Además de director, Bernstein fue un magnífico pianista, que tocaba Mozart maravillosamente, aunque nunca se prodigó en este campo como en el de la dirección; y, claro es, en el de la composición, en el que brilló de manera especial y para el que construyó un extenso y llamativo corpus. Era eso que se llama un ecléctico: un creador dotado de un magnífico oficio, de una formación intelectual muy completa, que bebía de la tradición neorromántica y de las fuentes de la música popular de América. Encontramos en su música rasgos de Aaron Copland, de Walter Piston (su maestro), pero también, naturalmente, de Mahler y aun de Stravinski o Bartók.
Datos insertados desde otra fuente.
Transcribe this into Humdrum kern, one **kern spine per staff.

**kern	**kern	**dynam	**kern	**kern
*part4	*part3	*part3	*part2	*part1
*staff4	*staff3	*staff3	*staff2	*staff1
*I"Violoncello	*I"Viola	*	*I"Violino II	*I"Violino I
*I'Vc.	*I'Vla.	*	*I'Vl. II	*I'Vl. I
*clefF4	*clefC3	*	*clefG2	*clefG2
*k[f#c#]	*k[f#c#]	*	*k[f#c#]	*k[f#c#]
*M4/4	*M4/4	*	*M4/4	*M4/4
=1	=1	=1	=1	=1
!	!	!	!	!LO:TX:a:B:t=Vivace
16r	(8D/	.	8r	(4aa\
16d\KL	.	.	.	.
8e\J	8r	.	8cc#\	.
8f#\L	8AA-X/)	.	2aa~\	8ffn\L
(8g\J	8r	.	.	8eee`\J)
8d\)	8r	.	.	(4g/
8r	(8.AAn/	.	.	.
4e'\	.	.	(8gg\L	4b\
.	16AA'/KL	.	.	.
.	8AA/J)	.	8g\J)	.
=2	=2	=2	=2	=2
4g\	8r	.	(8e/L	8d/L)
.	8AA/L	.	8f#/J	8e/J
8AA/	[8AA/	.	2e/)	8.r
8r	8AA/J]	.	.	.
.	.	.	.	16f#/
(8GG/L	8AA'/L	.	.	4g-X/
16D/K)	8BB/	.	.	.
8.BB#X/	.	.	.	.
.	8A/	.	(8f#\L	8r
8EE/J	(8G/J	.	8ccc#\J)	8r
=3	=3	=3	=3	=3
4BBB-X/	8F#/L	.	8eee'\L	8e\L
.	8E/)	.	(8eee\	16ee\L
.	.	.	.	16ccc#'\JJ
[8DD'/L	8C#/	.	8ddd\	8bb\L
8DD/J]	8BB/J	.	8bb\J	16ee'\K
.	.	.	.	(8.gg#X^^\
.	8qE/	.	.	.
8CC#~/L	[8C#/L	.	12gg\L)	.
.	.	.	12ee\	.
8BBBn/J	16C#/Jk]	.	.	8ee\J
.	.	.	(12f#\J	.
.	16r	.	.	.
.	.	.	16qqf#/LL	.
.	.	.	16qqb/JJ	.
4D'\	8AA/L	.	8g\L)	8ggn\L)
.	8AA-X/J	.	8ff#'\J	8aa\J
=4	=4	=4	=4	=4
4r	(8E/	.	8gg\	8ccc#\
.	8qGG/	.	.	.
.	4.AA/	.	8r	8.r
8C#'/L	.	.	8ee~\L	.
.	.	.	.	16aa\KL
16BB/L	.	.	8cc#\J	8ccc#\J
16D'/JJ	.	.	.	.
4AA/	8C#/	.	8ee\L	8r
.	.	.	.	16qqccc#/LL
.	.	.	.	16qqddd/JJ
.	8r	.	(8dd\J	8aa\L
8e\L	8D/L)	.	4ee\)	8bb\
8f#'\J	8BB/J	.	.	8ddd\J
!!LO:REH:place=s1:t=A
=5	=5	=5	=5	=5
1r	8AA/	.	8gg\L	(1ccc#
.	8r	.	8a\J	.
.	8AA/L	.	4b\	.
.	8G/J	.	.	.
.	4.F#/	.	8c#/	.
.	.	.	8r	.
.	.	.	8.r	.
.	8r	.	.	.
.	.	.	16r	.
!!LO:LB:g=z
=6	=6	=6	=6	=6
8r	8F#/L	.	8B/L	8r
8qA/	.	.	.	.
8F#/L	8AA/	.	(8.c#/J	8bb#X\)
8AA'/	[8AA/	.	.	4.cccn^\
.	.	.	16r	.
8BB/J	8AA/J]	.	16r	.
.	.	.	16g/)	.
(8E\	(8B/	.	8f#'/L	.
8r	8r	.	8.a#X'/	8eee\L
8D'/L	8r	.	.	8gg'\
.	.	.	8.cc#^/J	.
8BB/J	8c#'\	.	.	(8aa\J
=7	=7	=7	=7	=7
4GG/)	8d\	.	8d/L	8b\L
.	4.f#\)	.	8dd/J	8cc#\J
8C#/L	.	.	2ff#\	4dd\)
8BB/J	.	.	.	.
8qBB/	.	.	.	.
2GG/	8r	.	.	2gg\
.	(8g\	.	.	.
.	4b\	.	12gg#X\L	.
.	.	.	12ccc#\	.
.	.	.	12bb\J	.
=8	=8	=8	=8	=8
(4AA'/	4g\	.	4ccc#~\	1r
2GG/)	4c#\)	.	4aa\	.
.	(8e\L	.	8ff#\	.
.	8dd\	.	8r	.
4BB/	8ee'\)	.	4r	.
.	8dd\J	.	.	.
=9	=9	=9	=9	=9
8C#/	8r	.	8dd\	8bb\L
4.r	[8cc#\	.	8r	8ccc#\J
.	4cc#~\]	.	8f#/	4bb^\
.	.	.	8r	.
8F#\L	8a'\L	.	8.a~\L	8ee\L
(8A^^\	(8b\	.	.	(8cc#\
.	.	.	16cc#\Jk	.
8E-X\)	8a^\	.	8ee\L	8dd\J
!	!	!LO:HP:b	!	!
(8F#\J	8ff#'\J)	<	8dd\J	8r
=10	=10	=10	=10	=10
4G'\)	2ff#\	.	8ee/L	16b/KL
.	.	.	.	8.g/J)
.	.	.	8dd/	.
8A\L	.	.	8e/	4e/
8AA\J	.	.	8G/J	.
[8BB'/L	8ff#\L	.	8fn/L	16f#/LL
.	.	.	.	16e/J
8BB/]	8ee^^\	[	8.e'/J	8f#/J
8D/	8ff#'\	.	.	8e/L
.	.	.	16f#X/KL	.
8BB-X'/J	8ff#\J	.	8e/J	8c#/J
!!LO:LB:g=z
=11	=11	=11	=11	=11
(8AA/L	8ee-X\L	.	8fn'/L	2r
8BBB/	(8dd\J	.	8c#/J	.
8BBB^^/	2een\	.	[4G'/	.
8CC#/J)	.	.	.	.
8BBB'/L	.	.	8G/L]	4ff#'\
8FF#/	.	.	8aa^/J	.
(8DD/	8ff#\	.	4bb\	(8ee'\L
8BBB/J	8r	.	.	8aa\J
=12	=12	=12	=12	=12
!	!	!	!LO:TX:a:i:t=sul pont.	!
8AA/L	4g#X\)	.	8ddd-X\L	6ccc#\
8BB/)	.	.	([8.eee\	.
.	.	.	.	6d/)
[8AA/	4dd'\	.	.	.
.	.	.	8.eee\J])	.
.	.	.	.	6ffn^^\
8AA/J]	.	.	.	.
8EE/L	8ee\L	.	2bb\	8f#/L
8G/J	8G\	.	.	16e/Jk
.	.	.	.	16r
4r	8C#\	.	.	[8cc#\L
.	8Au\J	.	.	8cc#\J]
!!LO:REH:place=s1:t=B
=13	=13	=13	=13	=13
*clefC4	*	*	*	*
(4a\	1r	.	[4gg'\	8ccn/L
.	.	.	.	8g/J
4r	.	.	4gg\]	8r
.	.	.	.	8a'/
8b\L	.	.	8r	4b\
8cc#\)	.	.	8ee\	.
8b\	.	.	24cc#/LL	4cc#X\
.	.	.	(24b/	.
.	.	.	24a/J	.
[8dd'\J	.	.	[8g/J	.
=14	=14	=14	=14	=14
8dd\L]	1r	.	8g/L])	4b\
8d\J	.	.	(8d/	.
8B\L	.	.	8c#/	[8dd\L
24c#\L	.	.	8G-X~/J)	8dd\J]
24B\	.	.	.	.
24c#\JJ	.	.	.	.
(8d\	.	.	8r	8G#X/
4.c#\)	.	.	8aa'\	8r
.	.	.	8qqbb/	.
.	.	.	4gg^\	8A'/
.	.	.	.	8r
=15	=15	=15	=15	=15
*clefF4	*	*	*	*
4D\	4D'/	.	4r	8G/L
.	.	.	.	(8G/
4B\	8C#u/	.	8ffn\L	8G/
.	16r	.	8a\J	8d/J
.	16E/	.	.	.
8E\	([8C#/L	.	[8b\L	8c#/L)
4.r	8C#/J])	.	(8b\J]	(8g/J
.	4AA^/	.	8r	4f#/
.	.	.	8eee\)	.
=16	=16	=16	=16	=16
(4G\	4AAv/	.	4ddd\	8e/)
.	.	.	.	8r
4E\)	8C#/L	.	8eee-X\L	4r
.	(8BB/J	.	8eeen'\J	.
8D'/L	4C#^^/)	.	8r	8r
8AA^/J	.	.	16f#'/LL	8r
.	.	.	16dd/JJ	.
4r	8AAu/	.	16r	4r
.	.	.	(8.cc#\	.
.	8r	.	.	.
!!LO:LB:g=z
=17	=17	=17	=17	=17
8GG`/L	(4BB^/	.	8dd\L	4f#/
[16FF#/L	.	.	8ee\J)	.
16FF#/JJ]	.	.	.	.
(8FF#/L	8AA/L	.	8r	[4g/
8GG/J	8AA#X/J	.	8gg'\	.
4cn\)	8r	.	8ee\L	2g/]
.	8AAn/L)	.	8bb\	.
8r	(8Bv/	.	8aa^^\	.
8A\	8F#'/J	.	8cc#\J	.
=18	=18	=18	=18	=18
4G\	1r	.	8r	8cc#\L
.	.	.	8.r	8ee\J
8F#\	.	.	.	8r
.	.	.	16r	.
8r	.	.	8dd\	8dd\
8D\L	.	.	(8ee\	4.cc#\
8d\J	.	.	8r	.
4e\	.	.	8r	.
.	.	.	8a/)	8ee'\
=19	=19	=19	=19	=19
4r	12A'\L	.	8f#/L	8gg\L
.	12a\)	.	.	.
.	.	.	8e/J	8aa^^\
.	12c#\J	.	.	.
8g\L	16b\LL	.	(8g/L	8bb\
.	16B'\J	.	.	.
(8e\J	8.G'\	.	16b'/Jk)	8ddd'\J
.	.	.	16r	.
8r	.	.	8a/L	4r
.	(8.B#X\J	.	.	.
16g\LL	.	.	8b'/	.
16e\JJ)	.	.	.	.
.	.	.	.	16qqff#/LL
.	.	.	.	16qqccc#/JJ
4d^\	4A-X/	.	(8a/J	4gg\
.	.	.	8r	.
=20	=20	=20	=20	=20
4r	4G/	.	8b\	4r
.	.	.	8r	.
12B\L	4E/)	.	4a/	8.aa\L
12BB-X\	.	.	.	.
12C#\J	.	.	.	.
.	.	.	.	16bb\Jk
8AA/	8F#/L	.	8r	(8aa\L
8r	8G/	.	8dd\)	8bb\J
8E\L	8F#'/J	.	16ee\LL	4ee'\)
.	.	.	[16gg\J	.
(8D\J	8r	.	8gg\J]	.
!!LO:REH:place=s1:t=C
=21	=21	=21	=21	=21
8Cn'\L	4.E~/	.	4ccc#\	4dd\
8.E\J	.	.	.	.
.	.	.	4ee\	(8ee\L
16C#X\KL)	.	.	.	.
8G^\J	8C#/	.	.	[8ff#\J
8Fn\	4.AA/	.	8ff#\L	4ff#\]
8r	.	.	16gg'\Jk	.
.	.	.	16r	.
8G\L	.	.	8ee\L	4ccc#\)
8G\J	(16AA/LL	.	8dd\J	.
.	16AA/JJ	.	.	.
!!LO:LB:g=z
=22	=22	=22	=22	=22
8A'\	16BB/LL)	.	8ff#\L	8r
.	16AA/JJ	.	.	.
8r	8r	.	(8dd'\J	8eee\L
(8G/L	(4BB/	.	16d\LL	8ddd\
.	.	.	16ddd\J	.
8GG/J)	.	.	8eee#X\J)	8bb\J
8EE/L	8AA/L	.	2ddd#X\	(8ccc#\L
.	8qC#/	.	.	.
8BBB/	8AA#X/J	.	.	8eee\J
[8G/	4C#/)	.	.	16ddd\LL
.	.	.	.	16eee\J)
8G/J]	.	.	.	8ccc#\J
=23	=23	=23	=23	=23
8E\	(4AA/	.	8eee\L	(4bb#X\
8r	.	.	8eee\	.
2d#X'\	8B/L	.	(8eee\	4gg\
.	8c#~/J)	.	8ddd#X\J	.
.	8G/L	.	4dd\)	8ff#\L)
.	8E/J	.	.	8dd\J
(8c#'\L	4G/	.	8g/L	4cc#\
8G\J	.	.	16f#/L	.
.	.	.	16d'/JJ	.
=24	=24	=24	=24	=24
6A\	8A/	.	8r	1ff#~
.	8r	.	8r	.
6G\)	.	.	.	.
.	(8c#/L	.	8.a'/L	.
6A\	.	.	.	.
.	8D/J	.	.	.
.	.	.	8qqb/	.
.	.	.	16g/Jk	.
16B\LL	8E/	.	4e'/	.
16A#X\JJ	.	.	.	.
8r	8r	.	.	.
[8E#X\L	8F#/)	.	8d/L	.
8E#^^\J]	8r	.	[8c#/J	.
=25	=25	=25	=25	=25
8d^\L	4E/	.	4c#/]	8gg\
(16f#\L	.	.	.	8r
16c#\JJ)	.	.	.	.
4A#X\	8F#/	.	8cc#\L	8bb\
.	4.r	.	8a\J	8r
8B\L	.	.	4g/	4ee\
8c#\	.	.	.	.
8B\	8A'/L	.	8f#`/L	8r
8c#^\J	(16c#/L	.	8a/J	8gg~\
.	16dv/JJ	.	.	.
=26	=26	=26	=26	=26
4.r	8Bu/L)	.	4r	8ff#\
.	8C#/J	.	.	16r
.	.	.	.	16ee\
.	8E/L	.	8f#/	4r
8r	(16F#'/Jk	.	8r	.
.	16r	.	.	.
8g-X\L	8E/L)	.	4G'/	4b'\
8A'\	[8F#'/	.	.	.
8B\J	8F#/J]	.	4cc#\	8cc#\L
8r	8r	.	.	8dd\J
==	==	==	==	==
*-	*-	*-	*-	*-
Sus planteamientos eran fundamentalmente diatónicos, pero no le hacía ascos a un pasajero atonalismo o, incluso, a un episódico serialismo. Hay en muchas de sus obras una base expresiva o argumental relacionada con su procedencia judía, así en sus tres sinfonías: n° 1, Jeremiah, n° 2, La edad de la ansiedad (que puede considerarse también un concierto para piano y orquesta y que resulta en algunos momentos muy banal), y n° 3, Kaddish. Bernstein hace profesión de fe y comunica un mensaje espiritual consolador.Bernstein nos gana por su soberbia orquestación, por su manejo de los ritmos, con frecuencia derivados del jazz, y por su frescura
Bernstein nos gana, entre otras cosas, por su soberbia capacidad de orquestación y su manejo de los más variados ritmos, con frecuencia derivados del jazz. La estructura formal no adquiere en él una ordenación rigurosa y es muy elástica y proclive a la improvisación, lo que otorga a su música una frescura magnífica. Se sirve a su manera de una tonalidad excitante y excitada, que da paso a excursiones episódicas a lo modal, al empleo de estratégicas disonancias, de eventuales procesos cromáticos y al manejo eficaz de formas actualizadas del pasado. Frente a la densidad, emocionalidad, impacto sinfónico e incluso teatral de sus sinfonías u obras sinfónico-corales, se sitúa, por ejemplo, la espléndida Serenade, de 1954, una especie de oasis espiritual donde avistamos evidentes conexiones con un sui generis stravinskianismo, gracias entre otras cosas a una magistral utilización del ritmo y a una incisiva instrumentación. Lo que no impide la existencia de ocasionales ecos mahlerianos o bartokianos. Prevalece también un olfato infalible para el trabajo de la variación.
Su ballet West Side Story, con sus bárbaras danzas, es justamente famoso, como lo es la ópera Candide (1956), inspirada en Voltaire, cuya espléndida obertura se ha hecho famosa como pieza de concierto. Comienza por una estridente fanfarria que da cauce a una sección de enorme agilidad en la que se dan cita diversas frases ascendentes y descendentes. El pasaje subsiguiente cita el dúo posterior Oh happy me. Es una melodía animada, lírica, encantadora. La orquestación es luego variada y aligerada y nos lleva a una coda exultante en la que suenan otros temas de la comedia. Todo desemboca en un final de contagiosa vibración, un auténtico tourbillon espejeante. Magnífica muestra del arte de un gran y completo músico.